For many, justice will come from a two-state solution. For some, like me, justice will come through a single bi-national democratic state that encompasses Israel, the West Bank, and Gaza. I strongly believe that this is the best method to achieve peace, safety, security, and self-determination for both Israelis and Palestinians. Justice requires that everyone, not just a single side, is free and equal.

In other words, he understands that “many” have, oh, a different idea of justice, but elimination of the Jewish state is how he himself sees it.  And if one is inclined to further grant Hill the benefit of the doubt, to believe that maybe he’s talking about some kind of harmonious coexistence between the terrorist-led Palestinian state and the Jews, a coexistence that would magically materialize if only the Jewish state is abolished, rest assured he does not.  Here is a video, via @SJP_Leaks, of Marc Lamont Hill endorsing violence against Israel:

Hill apparently believes he’s a smooth talker — otherwise, why write an apology?  The fact that he’s writing that apology ads an insult to injury:

As a communicator, I must take responsibility for the reception of my message. In this case, the final words of my speech became a dangerous and harmful distraction from my political analysis. Rather than talking about the plight of Palestinians, or engaging in tough but necessary conversations about a positive and successful way forward for both parties, the bulk of the conversation has been about my choice of words. To this extent, I did no favors to Israelis or Palestinians. For this too, I am deeply sorry.

If only our communicator could find a better way to sugarcoat genocide!  Hill is the type to think that the speaker has the responsibility for not expressing his ideas in the most inoffensive manner.  Cooke noted that Hill’s job is to explain why people get offended and to demand repentance.

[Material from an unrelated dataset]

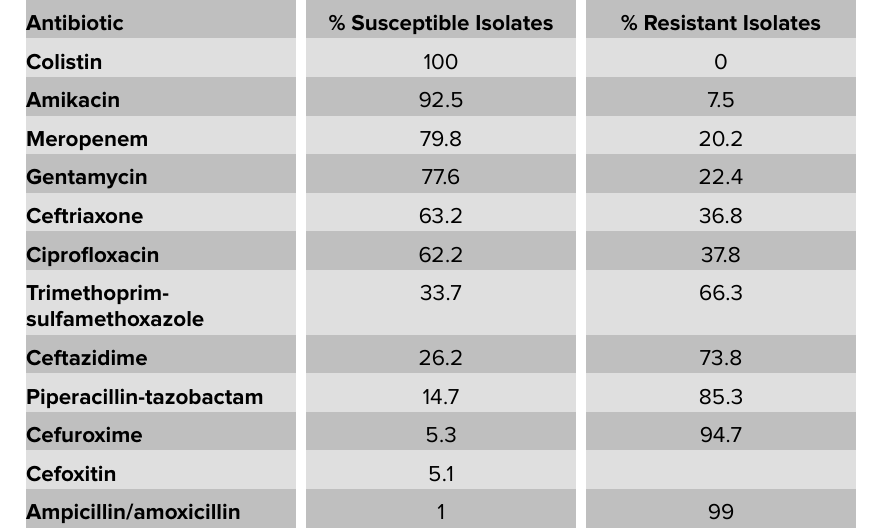
Table 2: Antibiotic susceptibility pattern among Gram-negative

Except that of course if people oppose what he says, it’s not really his fault because we, Jews, heard a dog whistle “[r]ather than hearing a political solution”.  It is we who are too sensitive on the issue of eliminationist rhetoric, he himself merely misspoke in this prepared speech.  Don’t get so offended, Jews.

What is so strange about our political moment, is that we often ban speech because some in the audience may consider it offensive, and hurt feelings are perceived as violence, and yet the actual content of speech is glossed over.  It’s all words, and words about words, and the feeling they perhaps produce in some sensitive individuals.

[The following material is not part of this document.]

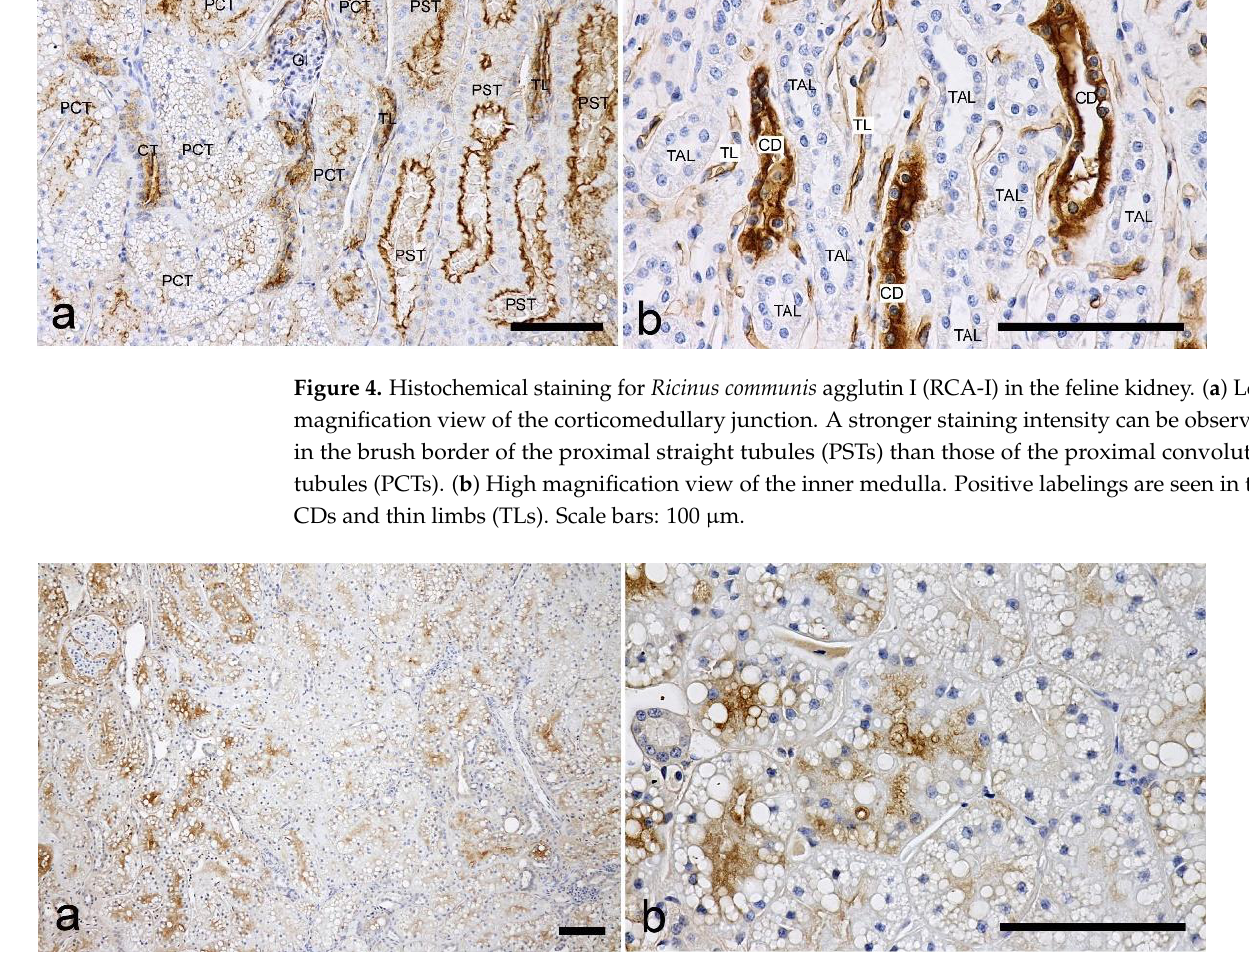
Figure 5. Histochemical staining for concanavalin A (ConA) in the feline kidney. ( a ) Low magnification view of the cortex. ( b ) High magnification view of the cortex. Heterogeneous staining intensities are observed in the proximal convoluted tubules. Scale bars: 100 µ m.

One hundred years ago we’ve elevated offensive speech to the status of an art form when Marcel Duchamp installed urinals in an art gallery to offend.  Working in the same vein, 1970’s London Punks wore swastikas with the explicit intention to offend, especially to offend the World War Two veterans.  Arguably, some of the Wisconsin high school students who gave Nazi salute in a prom picture probably wanted to offend (I’m sure it’s a deeper problem for at least some of them, and don’t blame the hicks in the Midwest, we have the same problem in San Francisco Bay Area).

So, we’ve been hang up on the idea of offensive speech for a while.  Yet to say that Hill’s words were merely offensive is to minimize their significance.  And in fact, whatever I feel when I hear them, I don’t feel offended.  The real problem with calling for elimination of the world’s only Jewish state is ethnic cleansing.

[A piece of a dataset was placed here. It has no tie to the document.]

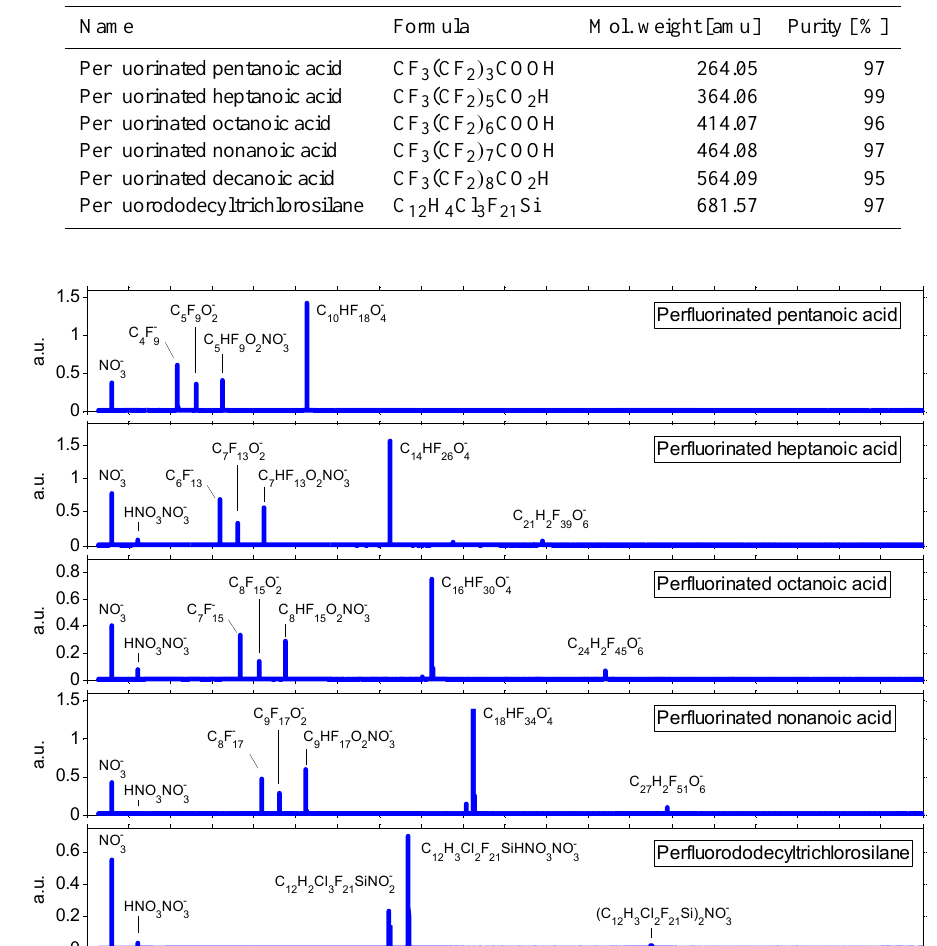
at 62Th and HNO 3 NO − at 125Th. The 3 3 (middle peak), clustering with NO − (right peak) and 3 3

It’s not that I need to trim my ego, nurse my wounded pride, and make space for Duchamps of the 21st century, it’s that Hills words call for very concrete actions, and I will work very hard to make sure that everyone understands what Hill proposes, and that it never happens.

Hill’s apology was offensive because it merely insulted my intelligence.  Hill’s original from river to the sea opus was pure evil.  It was evil because it’s tied to objective reality which is evil.  Hill’s domain is that of words, words about words, and feelings they might produce.  He is a demagogue.